In season one, there were some serious technical problems that made it all the way to my screen. Focus was dicey, and whoever was holding the boom mic was fully incompetent. Audio quality during a tedious monologue would degrade until suddenly it shifted to terrible ADR. No attempt was made to make the dubbed audio match the sound that had come before.

And no show I have ever seen has piled the stereotypes up in such a magnificent heap. Sexy Nun, Nice-Girl Stripper, and evil fight fixer were all in the same episode! Hoo, boy, when you get to the serious issues, the straw men and insulting archetypes come swarming out of the rafters. When a story about desperate measures so a Native American can die under the sky on his own land suddenly turns to scalping, you just want to kick Hollywood in the balls.

One of my favorite performances from Johnny Depp is when he played Ed Wood. Wood was perhaps the worst director ever, but Depp turned him into a hopeless optimist. As long as the words were there, as long as the actions were there, the kids watching would see through all the flaws and love the story as much as he did.

I do not credit the makers of Quantum Leap for such a fantasy. They were making a TV show for a major network, and it is baffling to me that simple, fixable flaws made it to the screen. Ed Wood would roll a scene and shout “Perfect! Move on!” even though the shot was a disaster. Somehow, the directors and producers of Quantum Leap were allowed to do the same thing.

“Good focus on Al’s ear,” I said last night.

There is a person on most sets whose entire job is to get the focus right. In some shots that’s incredibly complicated, keeping tight on a particular part of the action as actors move thought a scene. Other times, when people are holding still, it’s just about carefully measuring the distance from the subject to the lens, and getting everything set up right.

All that assumes, of course, that when the camera is rolling, that the subject is still at that same distance from the camera. Maybe the focus puller did their job, and then the actor moved. But these are professionals. Someone has to notice and speak up when the actors are off their marks.

And if you shoot three episodes in a row with serious focus problems, maybe you should realize that it’s time to change something. If you suck at focus, stop down the camera to make it more forgiving. Maybe the background is more distinct, and maybe your Director of Photography doesn’t like that, but tough shit, asshole. We’re putting the training wheels back on.

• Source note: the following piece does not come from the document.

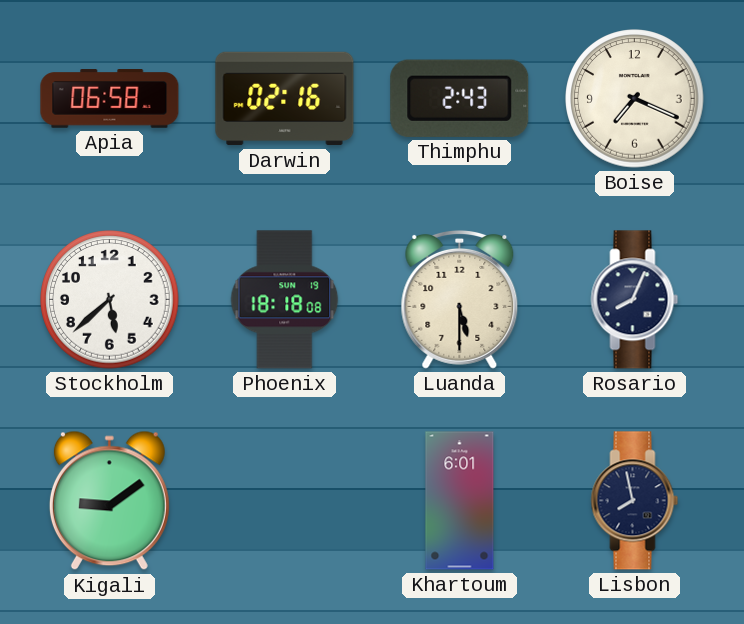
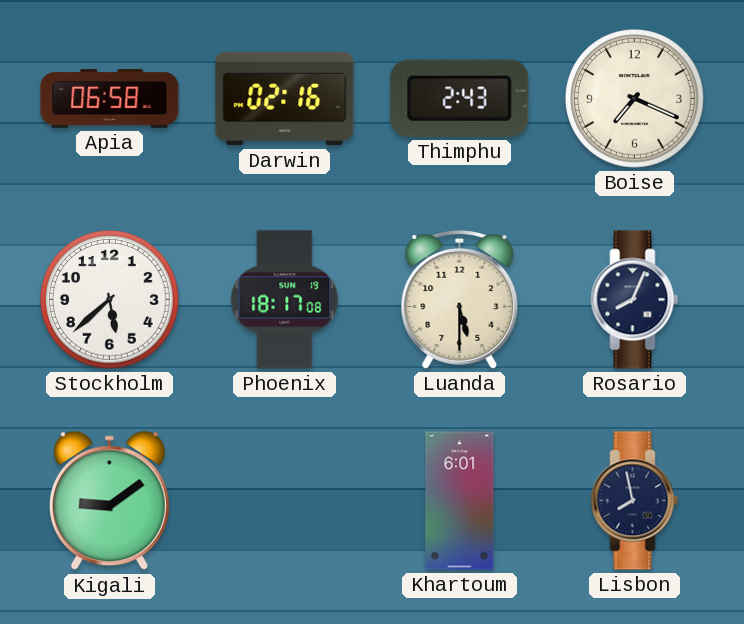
Phoenix: 18:18 -> 18:17
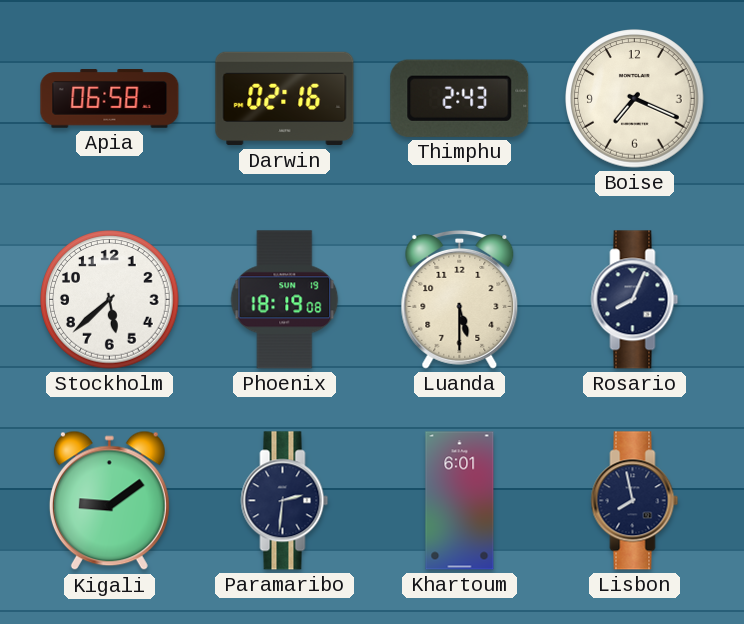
Phoenix: 18:17 -> 18:19
Paramaribo: none -> 2:31
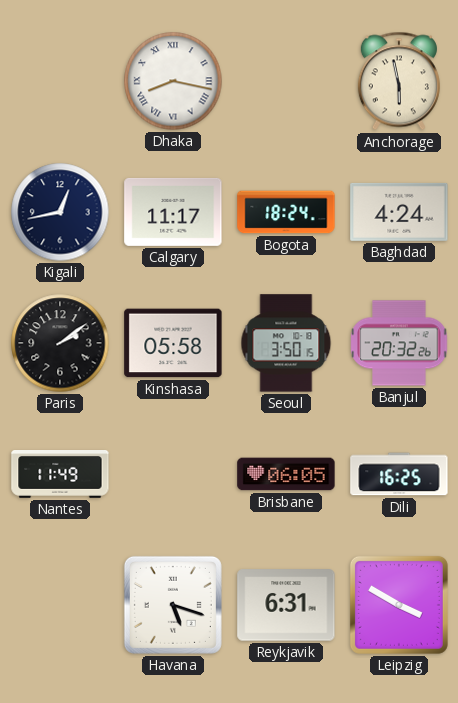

OSMRHBI and I have only four episodes left in the series, and we will watch them. We’ve come this far; we will see it through. At this point, I think the entire crew is saying the same thing — let’s just end it and go home — with the possible exception of the two stars of the show. It seems like they still give a shit, most of the time. Bakula is still the earnest doofus he was in the pilot, and that is the only thing that has earned this show a fourth season, let alone a fifth.

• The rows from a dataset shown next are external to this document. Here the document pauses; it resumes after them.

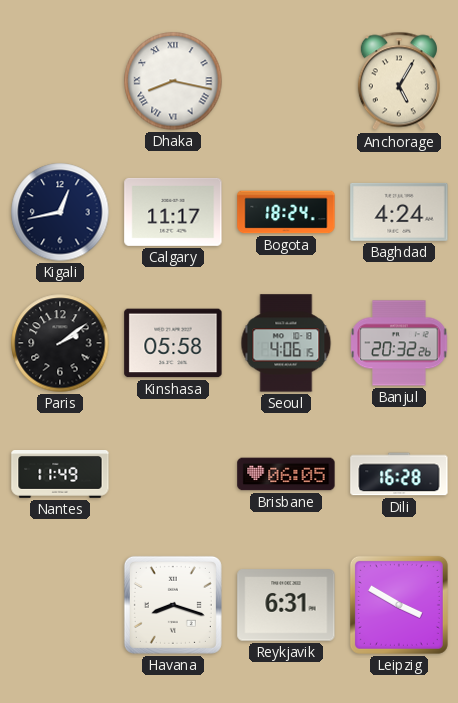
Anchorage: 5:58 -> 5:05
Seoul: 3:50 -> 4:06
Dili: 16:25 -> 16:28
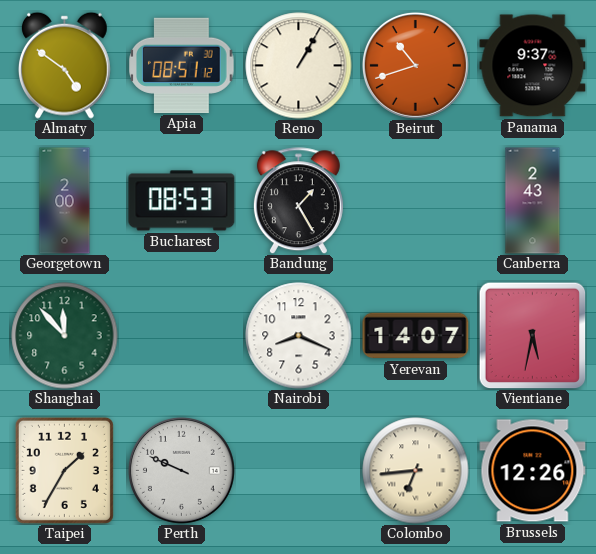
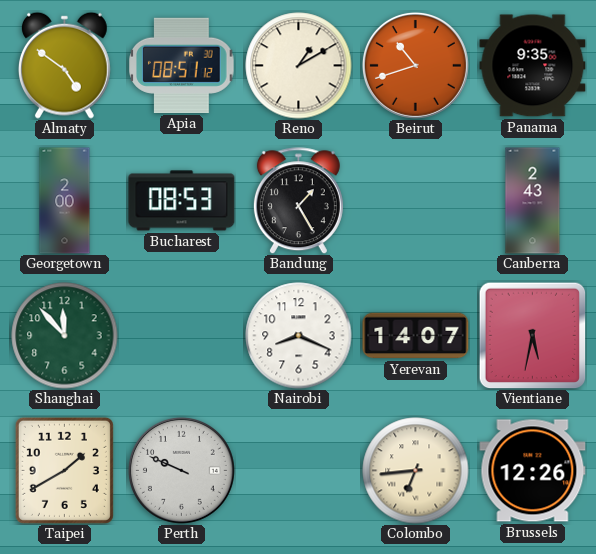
Reno: 1:05 -> 1:10
Panama: 9:37 -> 9:35
Taipei: 1:35 -> 1:40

I have to say that this show confronts racism without blinking, and I appreciate that. The n-word is used by white cops, with all the bile and violence it carries. The word is also used by people who imagine themselves better, and prove they are not. Sexism is confronted, and while it took a few seasons, homophobia is brought into the network TV spotlight as well. This is a show with justice as a pillar of its very existence, and they are mostly brave about that.

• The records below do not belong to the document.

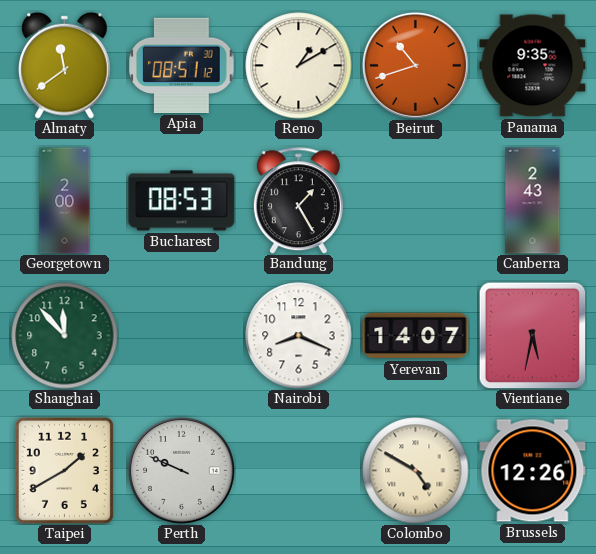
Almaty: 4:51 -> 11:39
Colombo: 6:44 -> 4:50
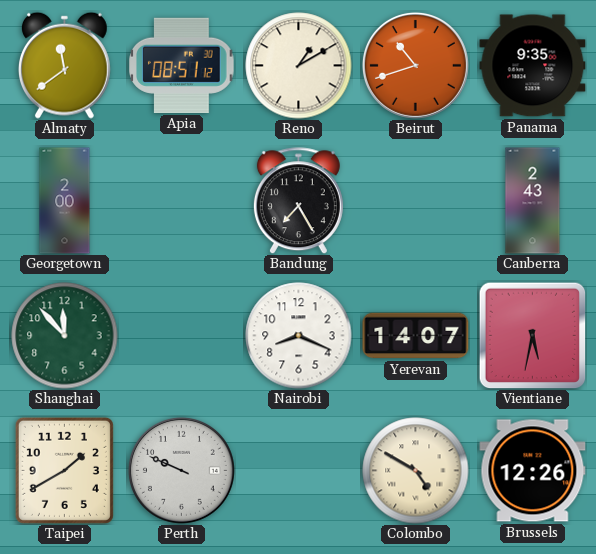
Bucharest: 08:53 -> none
Bandung: 1:25 -> 7:25
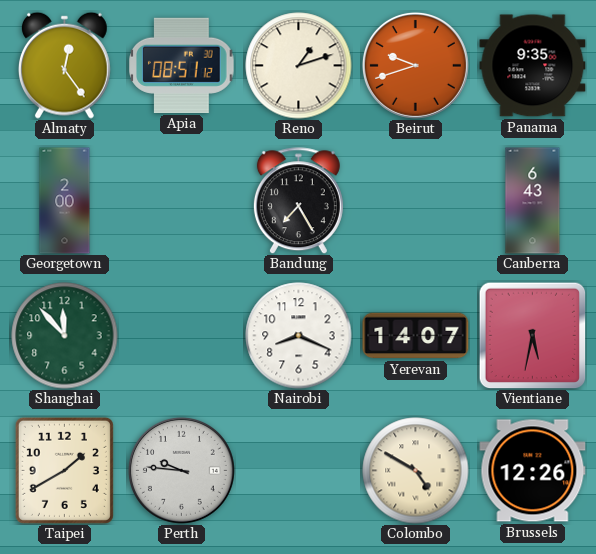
Almaty: 11:39 -> 12:24
Reno: 1:10 -> 1:12
Beirut: 10:42 -> 9:42
Canberra: 2:43 -> 6:43
Perth: 9:49 -> 9:46
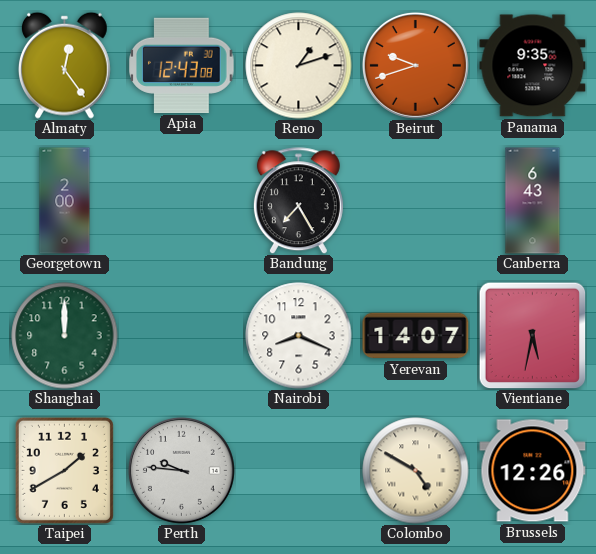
Apia: 08:51 -> 12:43
Shanghai: 11:53 -> 12:00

The fifth and final season, when the writing was already on the wall, put our leaper in and around famous icons — Kennedy, Monroe, Presley. It felt desperate, but Official Sweetie and I started making shark jokes at the opener of season four.

And they all keep saying “leaped” instead of “leapt” and while the dictionary doesn’t support me on my distaste for that form it still bugs me.

* * *

Official Sweetie and I, in the scant hours since I wrote the above, have watched the final episodes of the series. The last episode is really pretty good. Well-written, and almost always in focus. If there is a little last-show-of-the-series indulgence, it’s thematically accurate and not overwhelmingly sappy. It could go down in the annals of great series endings but first you have to wade through a bog of shit to get there.

It’s over, now. We are done. There is better TV to watch, and better things to do with our lives.